Yessenia Melendez – Jacksonfeild
Changing lives since 1855
featured resident
Featured Resident

Yessenia Melendez

I will survive!

More than 22 years ago, Yesenia Melendez’ mother walked out on her – relinquishing custody of the local Department of Social Services. That’s when Yesenia began a long journey of struggling to survive a series of foster and group home placements. She arrived at Jackson-Feild as a habitual runaway.

Like most of our children, Yesenia didn’t want to be in a group home…but she also didn’t want to be with her mother. She wanted a better life, and – in time – she found it. Yesenia was determined to survive.
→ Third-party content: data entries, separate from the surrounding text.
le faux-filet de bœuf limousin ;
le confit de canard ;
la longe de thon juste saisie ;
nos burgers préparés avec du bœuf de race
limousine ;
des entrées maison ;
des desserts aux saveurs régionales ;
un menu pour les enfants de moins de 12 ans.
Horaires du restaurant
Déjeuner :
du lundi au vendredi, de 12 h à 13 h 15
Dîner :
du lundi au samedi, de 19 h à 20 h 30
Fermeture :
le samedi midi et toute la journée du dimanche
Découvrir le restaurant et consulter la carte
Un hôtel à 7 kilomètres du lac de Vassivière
While at Jackson-Feild, Yesenia worked with her therapists and counselors to overcome the emotional pain of having been surrendered to the state.  At Gwaltney School, she worked hard with her teachers to regain the academic ground she’d lost as a runaway. When she left Jackson-Feild, Yesenia completed her high school education while living in a group home.

When she “aged out” of the foster care system at twenty, Yesenia found herself immediately and completely on her own. She made choices that added to her struggles, but she was still determined to survive.
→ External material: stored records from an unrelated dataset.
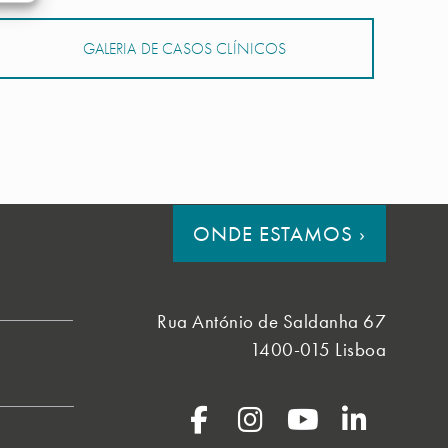
GALERIA DE CASOS CLÍNICOS
ONDE ESTAMOS
›
Rua António de Saldanha 67
1400-015 Lisboa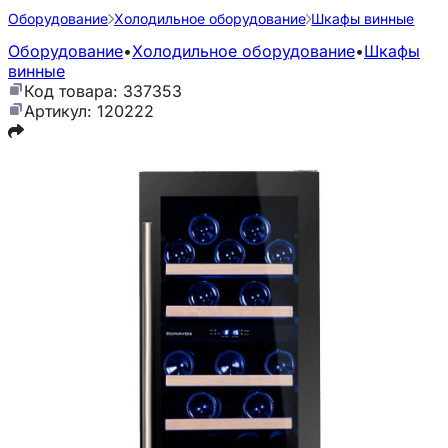
Оборудование
Холодильное оборудование
Шкафы винные
Оборудование
•
Холодильное оборудование
•
Шкафы
винные
Код товара: 337353
Артикул: 120222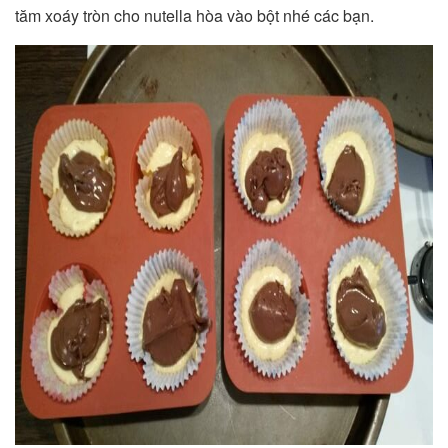
tăm xoáy tròn cho nutella hòa vào bột nhé các bạn.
Before reaching age of twenty-one, Yesenia was a single mother working at a restaurant to support herself and her daughter. She’s been working – and surviving – ever since.  She established her own company providing cleaning and home management services but due to a lack of capital, the business failed. Yesenia did not lay down and die.
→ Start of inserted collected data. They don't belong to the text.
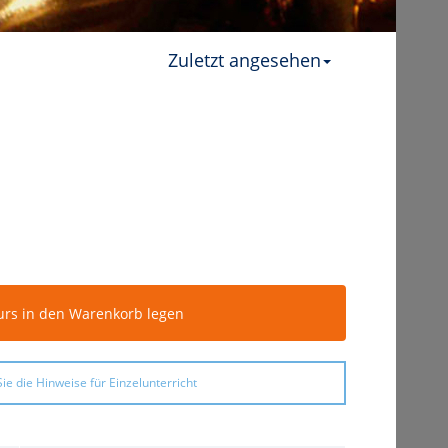
Zuletzt angesehen
urs in den Warenkorb legen
ie die Hinweise für Einzelunterricht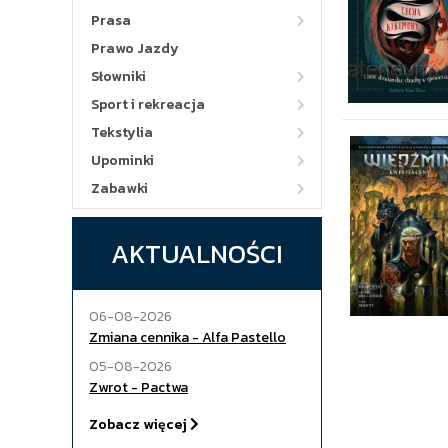
Prasa
Prawo Jazdy
Słowniki
Sport i rekreacja
Tekstylia
Upominki
Zabawki
AKTUALNOŚCI
06-08-2026
Zmiana cennika - Alfa Pastello
05-08-2026
Zwrot - Pactwa
Zobacz więcej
She started a second business but it, too, ultimately failed. She married and had two more children, but the marriage failed.  Yesenia did not crumble.

Remarried and with two more children, Yesenia recently contacted Jackson-Feild. She wanted to bring her children to campus and let them see the place that helped her on her life journey. She wants them to understand the depth of her struggle and appreciate the part that Jackson-Feild played in her survival.

“I don’t want my children to suffer like I did,” says Yesenia. “I don’t mind working hard so that my children will have a good life. I want them to see Jackson-Feild and know just how important it was for me to be there. I am blessed, and it’s thanks to Jackson-Feild and all the people there who helped me.”